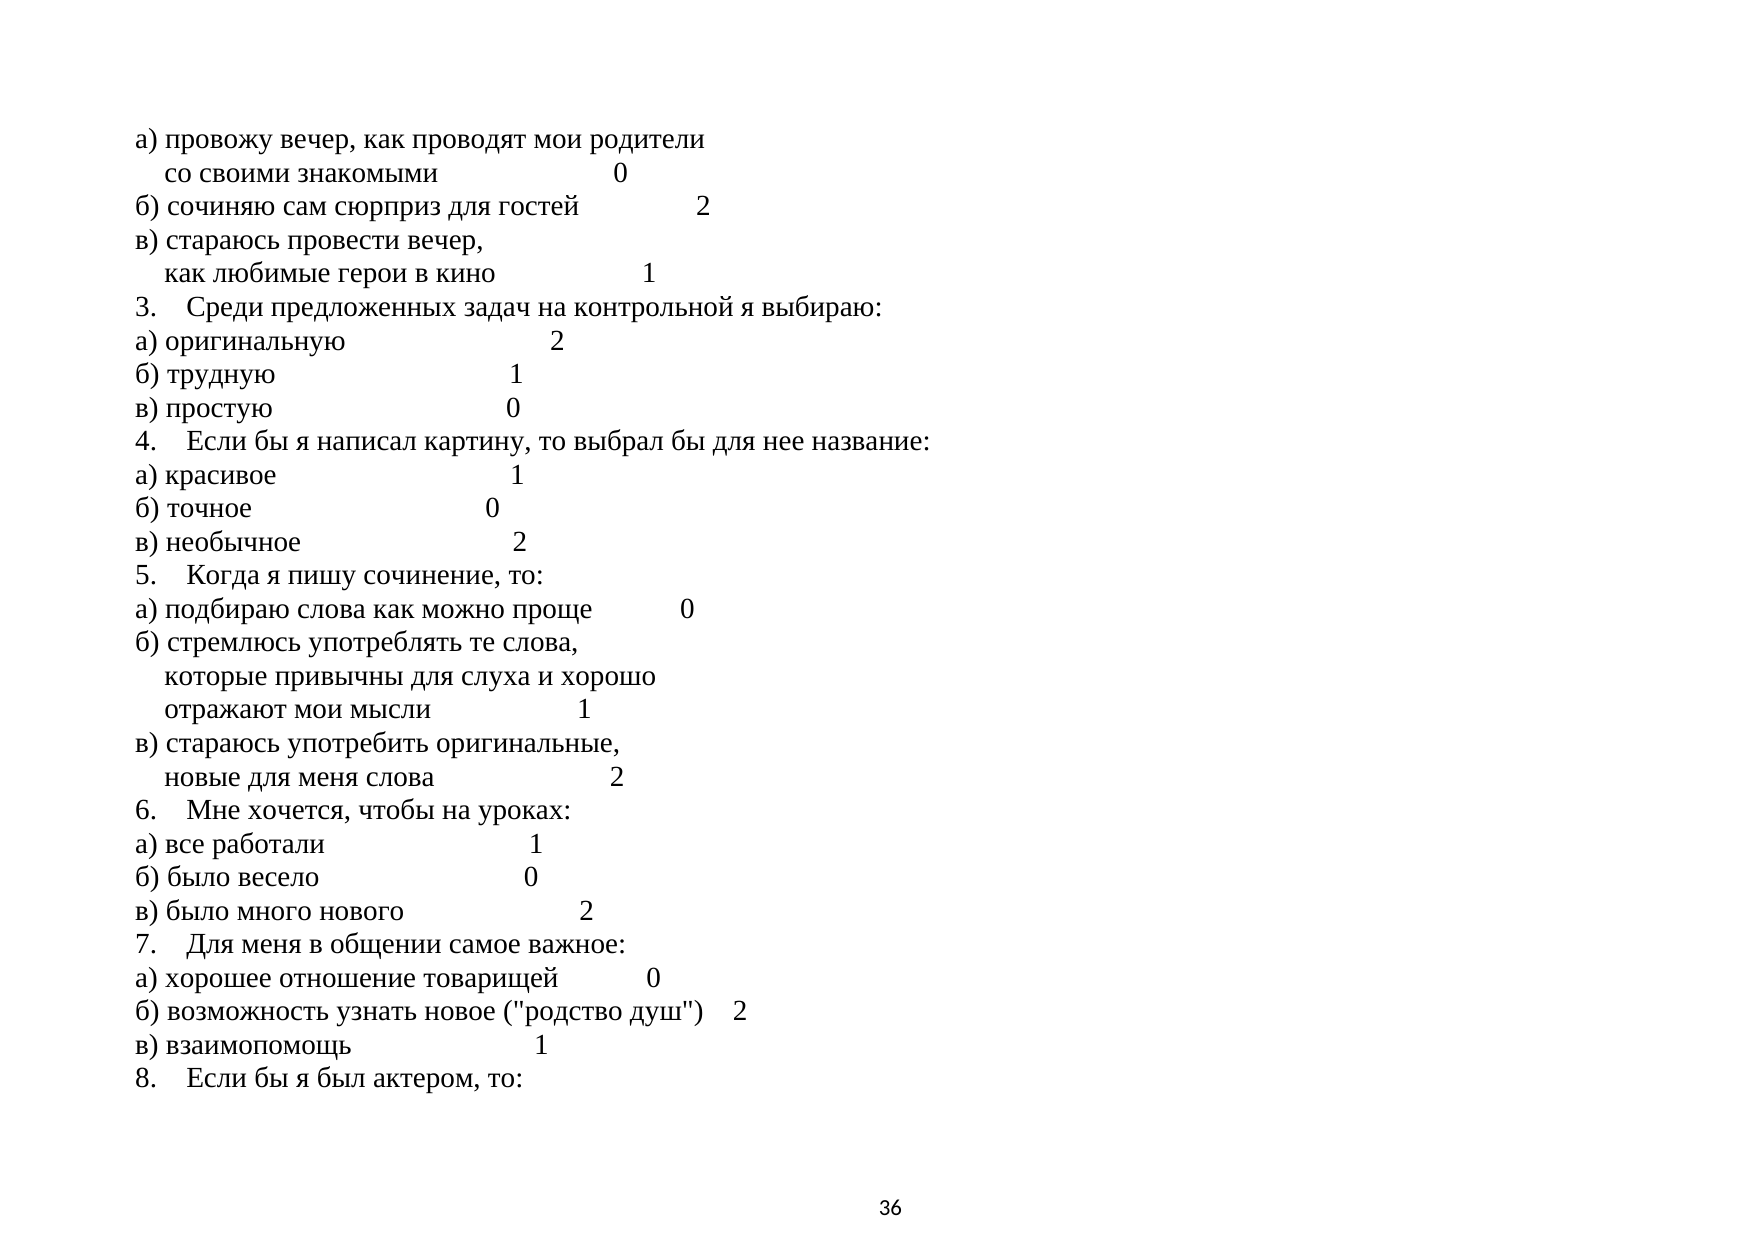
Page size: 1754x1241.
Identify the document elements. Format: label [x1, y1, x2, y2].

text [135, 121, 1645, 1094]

...

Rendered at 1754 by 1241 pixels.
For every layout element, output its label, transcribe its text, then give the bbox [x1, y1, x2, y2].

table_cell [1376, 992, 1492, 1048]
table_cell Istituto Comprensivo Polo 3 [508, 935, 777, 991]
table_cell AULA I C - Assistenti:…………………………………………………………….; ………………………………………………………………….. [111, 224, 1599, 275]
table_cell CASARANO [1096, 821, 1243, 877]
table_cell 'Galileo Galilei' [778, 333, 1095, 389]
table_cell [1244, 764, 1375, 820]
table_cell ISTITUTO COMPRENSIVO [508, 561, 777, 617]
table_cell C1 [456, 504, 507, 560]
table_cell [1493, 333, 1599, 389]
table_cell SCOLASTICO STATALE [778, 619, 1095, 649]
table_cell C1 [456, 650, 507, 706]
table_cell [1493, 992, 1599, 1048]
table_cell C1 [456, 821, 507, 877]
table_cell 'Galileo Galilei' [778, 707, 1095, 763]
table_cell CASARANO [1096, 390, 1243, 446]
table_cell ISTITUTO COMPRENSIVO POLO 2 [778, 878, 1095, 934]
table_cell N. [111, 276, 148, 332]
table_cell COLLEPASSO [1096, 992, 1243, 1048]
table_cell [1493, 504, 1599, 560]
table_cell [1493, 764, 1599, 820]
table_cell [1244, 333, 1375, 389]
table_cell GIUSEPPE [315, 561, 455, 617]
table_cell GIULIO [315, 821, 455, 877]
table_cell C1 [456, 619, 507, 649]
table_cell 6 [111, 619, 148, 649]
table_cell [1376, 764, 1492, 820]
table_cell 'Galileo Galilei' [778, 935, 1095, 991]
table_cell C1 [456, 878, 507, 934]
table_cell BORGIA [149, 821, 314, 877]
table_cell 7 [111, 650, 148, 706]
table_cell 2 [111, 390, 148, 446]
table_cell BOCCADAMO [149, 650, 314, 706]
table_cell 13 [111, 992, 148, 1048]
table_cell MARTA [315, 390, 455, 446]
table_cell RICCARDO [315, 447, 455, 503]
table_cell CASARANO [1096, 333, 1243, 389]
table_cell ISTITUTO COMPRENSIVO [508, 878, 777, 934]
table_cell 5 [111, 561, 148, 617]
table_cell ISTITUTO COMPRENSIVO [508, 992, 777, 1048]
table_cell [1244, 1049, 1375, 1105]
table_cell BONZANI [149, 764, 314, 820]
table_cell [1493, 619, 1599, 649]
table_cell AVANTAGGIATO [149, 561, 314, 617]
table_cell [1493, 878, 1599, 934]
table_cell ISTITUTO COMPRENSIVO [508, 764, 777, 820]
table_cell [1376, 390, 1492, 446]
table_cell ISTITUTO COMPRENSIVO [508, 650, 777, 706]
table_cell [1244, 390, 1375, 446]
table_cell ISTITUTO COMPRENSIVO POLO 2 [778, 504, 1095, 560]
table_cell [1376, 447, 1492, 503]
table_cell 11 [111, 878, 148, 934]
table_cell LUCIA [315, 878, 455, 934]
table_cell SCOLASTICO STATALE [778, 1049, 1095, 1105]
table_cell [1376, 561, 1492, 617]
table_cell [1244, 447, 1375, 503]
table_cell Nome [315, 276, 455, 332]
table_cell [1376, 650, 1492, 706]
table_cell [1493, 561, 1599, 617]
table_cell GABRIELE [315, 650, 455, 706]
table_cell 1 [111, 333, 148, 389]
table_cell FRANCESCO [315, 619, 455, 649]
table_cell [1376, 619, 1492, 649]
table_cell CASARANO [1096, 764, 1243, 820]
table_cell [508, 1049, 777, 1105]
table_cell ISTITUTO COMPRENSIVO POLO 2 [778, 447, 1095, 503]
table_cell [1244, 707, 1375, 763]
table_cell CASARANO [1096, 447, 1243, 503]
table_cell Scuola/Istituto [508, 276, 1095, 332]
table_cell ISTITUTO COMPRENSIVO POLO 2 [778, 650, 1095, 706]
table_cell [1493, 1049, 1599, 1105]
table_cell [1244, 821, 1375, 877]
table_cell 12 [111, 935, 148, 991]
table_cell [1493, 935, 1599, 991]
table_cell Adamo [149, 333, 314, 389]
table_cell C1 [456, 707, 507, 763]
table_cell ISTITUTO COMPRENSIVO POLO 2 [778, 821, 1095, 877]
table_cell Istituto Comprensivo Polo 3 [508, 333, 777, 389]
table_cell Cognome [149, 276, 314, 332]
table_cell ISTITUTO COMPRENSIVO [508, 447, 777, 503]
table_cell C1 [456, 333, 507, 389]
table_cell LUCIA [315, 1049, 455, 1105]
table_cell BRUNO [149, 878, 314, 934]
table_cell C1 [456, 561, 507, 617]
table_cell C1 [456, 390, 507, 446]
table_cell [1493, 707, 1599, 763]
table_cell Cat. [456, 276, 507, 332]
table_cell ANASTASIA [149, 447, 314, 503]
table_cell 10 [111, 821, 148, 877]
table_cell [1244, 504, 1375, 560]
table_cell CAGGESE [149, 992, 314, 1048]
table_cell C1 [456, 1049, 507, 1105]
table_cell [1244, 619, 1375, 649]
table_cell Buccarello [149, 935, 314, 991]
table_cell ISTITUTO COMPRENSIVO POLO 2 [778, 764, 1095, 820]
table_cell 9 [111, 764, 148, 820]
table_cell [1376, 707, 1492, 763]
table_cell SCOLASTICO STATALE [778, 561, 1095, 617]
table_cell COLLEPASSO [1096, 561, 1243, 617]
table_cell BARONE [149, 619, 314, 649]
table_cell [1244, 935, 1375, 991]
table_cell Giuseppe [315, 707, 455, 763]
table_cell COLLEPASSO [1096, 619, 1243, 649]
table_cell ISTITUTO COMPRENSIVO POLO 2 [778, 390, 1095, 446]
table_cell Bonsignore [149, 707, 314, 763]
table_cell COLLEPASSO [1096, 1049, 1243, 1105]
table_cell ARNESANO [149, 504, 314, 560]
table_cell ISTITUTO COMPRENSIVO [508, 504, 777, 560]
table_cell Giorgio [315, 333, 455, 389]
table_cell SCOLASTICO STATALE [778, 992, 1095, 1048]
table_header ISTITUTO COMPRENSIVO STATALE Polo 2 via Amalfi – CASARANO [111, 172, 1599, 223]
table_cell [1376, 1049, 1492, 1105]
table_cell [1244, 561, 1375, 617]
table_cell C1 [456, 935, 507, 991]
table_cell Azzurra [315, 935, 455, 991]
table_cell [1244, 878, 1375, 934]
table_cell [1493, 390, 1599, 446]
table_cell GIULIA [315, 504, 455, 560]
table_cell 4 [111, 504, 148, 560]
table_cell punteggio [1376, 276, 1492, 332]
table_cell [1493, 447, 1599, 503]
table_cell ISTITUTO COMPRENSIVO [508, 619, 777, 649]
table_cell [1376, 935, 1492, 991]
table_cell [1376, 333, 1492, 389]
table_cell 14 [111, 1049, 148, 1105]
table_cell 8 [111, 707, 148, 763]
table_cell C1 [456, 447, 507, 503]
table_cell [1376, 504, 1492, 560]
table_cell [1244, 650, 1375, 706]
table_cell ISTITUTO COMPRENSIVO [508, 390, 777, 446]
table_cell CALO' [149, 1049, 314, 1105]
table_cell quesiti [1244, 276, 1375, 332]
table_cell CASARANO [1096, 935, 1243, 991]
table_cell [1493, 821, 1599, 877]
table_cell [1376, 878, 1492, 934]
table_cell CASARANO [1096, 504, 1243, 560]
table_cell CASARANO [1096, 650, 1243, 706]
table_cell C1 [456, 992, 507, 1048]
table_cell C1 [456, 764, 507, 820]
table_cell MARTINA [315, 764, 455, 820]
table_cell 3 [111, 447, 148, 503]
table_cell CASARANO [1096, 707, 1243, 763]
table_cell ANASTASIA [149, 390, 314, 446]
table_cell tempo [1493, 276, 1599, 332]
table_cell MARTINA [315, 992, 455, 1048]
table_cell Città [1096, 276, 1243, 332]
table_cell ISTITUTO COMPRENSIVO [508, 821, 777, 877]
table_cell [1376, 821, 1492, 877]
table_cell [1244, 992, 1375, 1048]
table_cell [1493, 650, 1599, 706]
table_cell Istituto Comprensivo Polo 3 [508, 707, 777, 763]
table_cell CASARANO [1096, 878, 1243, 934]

==

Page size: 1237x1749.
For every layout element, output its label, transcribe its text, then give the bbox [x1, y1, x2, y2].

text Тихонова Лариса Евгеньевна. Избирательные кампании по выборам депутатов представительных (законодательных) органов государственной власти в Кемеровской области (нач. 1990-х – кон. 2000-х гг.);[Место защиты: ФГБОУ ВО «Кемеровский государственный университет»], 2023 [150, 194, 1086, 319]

**Exercise objective:** Scan the records above and report how many lines include the word "Page", without any other text.

**Output below:** 2